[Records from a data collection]
____________________
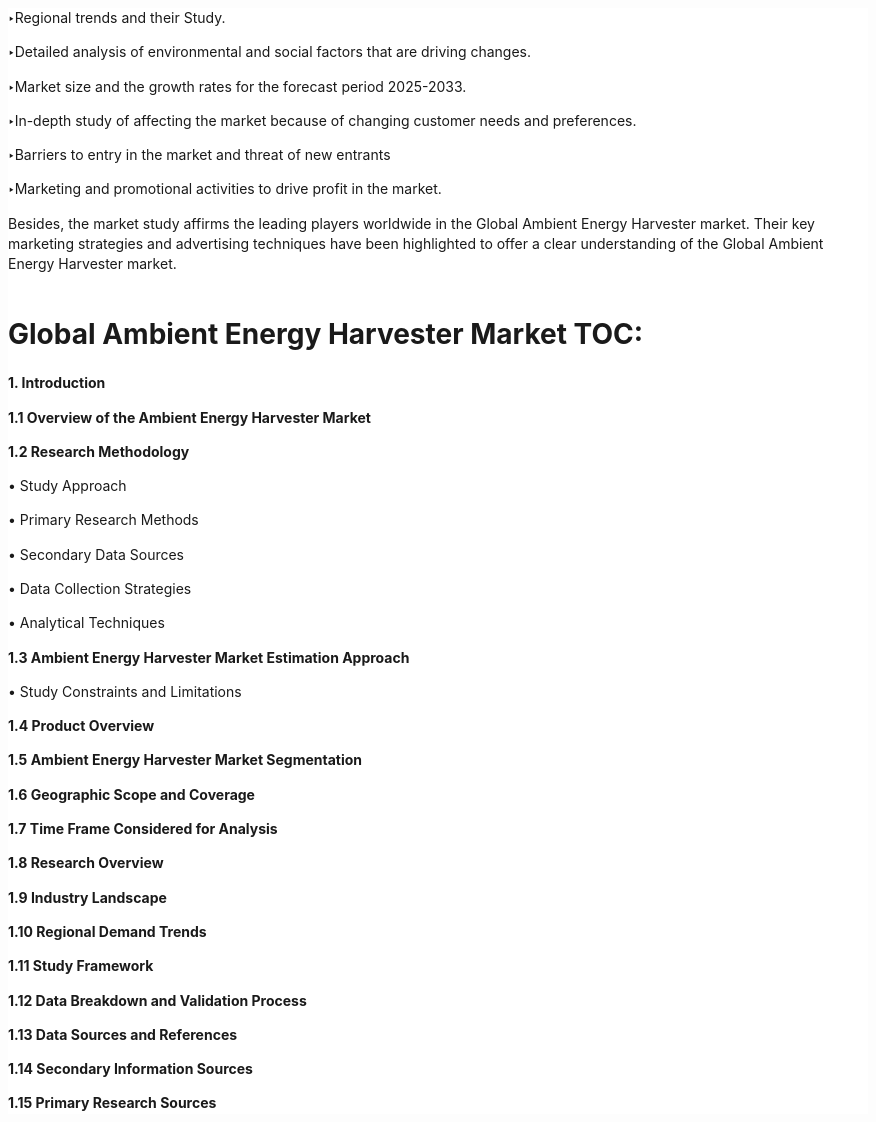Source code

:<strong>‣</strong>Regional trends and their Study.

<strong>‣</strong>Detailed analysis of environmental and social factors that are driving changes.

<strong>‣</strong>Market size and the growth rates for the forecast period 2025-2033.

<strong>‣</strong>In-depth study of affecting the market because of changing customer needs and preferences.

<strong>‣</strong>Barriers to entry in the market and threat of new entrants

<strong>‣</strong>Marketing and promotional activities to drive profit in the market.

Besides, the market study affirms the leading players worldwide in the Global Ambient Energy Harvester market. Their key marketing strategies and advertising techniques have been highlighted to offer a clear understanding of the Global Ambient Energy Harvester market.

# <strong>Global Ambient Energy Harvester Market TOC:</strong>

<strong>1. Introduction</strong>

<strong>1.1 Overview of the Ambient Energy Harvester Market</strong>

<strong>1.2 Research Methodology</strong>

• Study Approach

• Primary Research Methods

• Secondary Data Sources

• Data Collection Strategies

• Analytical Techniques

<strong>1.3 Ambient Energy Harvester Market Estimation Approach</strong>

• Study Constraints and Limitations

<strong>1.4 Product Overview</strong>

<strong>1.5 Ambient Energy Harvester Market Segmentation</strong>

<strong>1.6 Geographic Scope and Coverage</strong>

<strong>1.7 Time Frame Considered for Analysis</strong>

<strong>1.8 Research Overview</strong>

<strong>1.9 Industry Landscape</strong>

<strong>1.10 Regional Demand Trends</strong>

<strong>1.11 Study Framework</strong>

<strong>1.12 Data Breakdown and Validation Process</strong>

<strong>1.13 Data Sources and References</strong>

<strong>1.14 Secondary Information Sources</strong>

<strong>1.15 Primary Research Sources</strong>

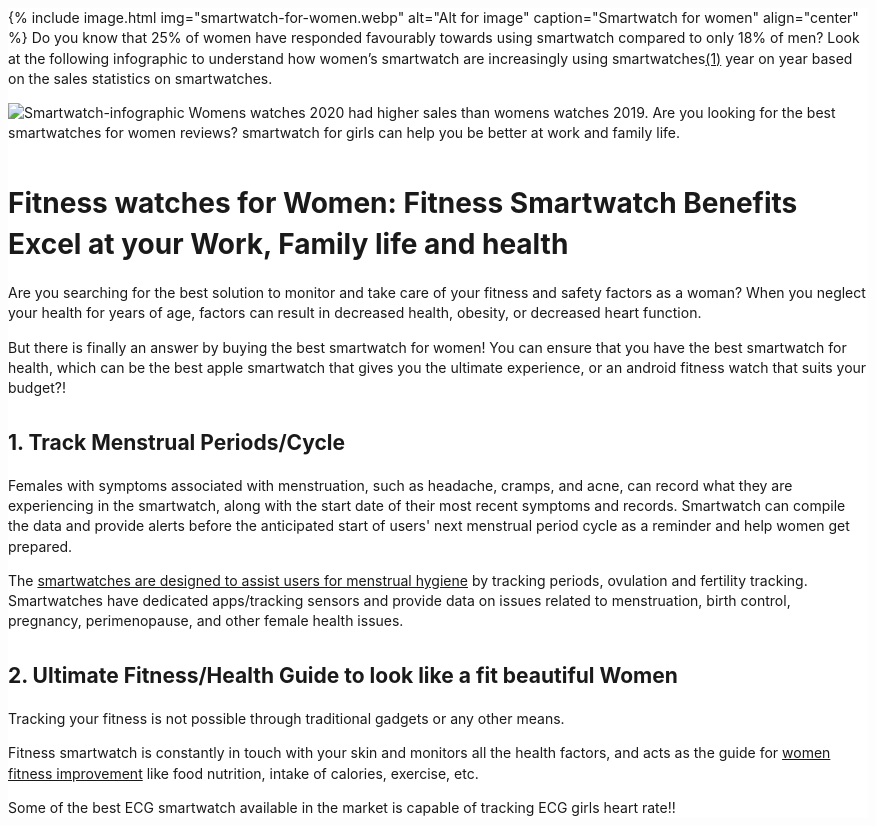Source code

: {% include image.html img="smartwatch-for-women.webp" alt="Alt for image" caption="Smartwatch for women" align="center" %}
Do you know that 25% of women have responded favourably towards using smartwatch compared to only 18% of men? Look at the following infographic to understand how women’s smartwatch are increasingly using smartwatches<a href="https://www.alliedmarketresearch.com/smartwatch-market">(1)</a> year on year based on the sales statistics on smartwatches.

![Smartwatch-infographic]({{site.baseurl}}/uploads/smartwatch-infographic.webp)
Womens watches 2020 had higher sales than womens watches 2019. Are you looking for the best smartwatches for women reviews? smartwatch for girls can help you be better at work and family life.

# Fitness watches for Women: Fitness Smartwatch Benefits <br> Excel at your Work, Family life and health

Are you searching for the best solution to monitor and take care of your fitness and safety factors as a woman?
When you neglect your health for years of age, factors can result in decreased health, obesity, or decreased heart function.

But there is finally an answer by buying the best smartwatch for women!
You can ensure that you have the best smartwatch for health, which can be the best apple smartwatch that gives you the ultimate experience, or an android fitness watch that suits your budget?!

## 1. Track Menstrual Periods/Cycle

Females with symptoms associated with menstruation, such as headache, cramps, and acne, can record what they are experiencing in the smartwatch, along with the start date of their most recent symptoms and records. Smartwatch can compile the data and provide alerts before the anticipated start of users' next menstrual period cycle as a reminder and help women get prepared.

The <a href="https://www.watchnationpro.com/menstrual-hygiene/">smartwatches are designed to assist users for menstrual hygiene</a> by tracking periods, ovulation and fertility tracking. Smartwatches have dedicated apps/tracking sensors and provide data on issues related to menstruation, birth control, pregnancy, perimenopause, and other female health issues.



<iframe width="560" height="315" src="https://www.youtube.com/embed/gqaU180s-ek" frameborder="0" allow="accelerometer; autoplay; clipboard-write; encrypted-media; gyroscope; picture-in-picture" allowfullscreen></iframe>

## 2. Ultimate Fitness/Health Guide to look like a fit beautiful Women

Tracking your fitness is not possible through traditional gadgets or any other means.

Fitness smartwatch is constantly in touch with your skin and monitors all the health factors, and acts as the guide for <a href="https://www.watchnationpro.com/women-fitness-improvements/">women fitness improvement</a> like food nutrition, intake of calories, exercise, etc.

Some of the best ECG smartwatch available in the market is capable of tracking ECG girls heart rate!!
____________________
◆ **WHAT THE TASK REQUIRES**
Set down the entries shown above once more, exactly as they read, but without pictures.

◆ **FINISHED EXERCISE**
Source code

:<strong>‣</strong>Regional trends and their Study.

<strong>‣</strong>Detailed analysis of environmental and social factors that are driving changes.

<strong>‣</strong>Market size and the growth rates for the forecast period 2025-2033.

<strong>‣</strong>In-depth study of affecting the market because of changing customer needs and preferences.

<strong>‣</strong>Barriers to entry in the market and threat of new entrants

<strong>‣</strong>Marketing and promotional activities to drive profit in the market.

Besides, the market study affirms the leading players worldwide in the Global Ambient Energy Harvester market. Their key marketing strategies and advertising techniques have been highlighted to offer a clear understanding of the Global Ambient Energy Harvester market.

# <strong>Global Ambient Energy Harvester Market TOC:</strong>

<strong>1. Introduction</strong>

<strong>1.1 Overview of the Ambient Energy Harvester Market</strong>

<strong>1.2 Research Methodology</strong>

• Study Approach

• Primary Research Methods

• Secondary Data Sources

• Data Collection Strategies

• Analytical Techniques

<strong>1.3 Ambient Energy Harvester Market Estimation Approach</strong>

• Study Constraints and Limitations

<strong>1.4 Product Overview</strong>

<strong>1.5 Ambient Energy Harvester Market Segmentation</strong>

<strong>1.6 Geographic Scope and Coverage</strong>

<strong>1.7 Time Frame Considered for Analysis</strong>

<strong>1.8 Research Overview</strong>

<strong>1.9 Industry Landscape</strong>

<strong>1.10 Regional Demand Trends</strong>

<strong>1.11 Study Framework</strong>

<strong>1.12 Data Breakdown and Validation Process</strong>

<strong>1.13 Data Sources and References</strong>

<strong>1.14 Secondary Information Sources</strong>

<strong>1.15 Primary Research Sources</strong>

Source code

: {% include image.html img="smartwatch-for-women.webp" alt="Alt for image" caption="Smartwatch for women" align="center" %}
Do you know that 25% of women have responded favourably towards using smartwatch compared to only 18% of men? Look at the following infographic to understand how women’s smartwatch are increasingly using smartwatches<a href="https://www.alliedmarketresearch.com/smartwatch-market">(1)</a> year on year based on the sales statistics on smartwatches.

![Smartwatch-infographic]({{site.baseurl}}/uploads/smartwatch-infographic.webp)
Womens watches 2020 had higher sales than womens watches 2019. Are you looking for the best smartwatches for women reviews? smartwatch for girls can help you be better at work and family life.

# Fitness watches for Women: Fitness Smartwatch Benefits <br> Excel at your Work, Family life and health

Are you searching for the best solution to monitor and take care of your fitness and safety factors as a woman?
When you neglect your health for years of age, factors can result in decreased health, obesity, or decreased heart function.

But there is finally an answer by buying the best smartwatch for women!
You can ensure that you have the best smartwatch for health, which can be the best apple smartwatch that gives you the ultimate experience, or an android fitness watch that suits your budget?!

## 1. Track Menstrual Periods/Cycle

Females with symptoms associated with menstruation, such as headache, cramps, and acne, can record what they are experiencing in the smartwatch, along with the start date of their most recent symptoms and records. Smartwatch can compile the data and provide alerts before the anticipated start of users' next menstrual period cycle as a reminder and help women get prepared.

The <a href="https://www.watchnationpro.com/menstrual-hygiene/">smartwatches are designed to assist users for menstrual hygiene</a> by tracking periods, ovulation and fertility tracking. Smartwatches have dedicated apps/tracking sensors and provide data on issues related to menstruation, birth control, pregnancy, perimenopause, and other female health issues.



<iframe width="560" height="315" src="https://www.youtube.com/embed/gqaU180s-ek" frameborder="0" allow="accelerometer; autoplay; clipboard-write; encrypted-media; gyroscope; picture-in-picture" allowfullscreen></iframe>

## 2. Ultimate Fitness/Health Guide to look like a fit beautiful Women

Tracking your fitness is not possible through traditional gadgets or any other means.

Fitness smartwatch is constantly in touch with your skin and monitors all the health factors, and acts as the guide for <a href="https://www.watchnationpro.com/women-fitness-improvements/">women fitness improvement</a> like food nutrition, intake of calories, exercise, etc.

Some of the best ECG smartwatch available in the market is capable of tracking ECG girls heart rate!!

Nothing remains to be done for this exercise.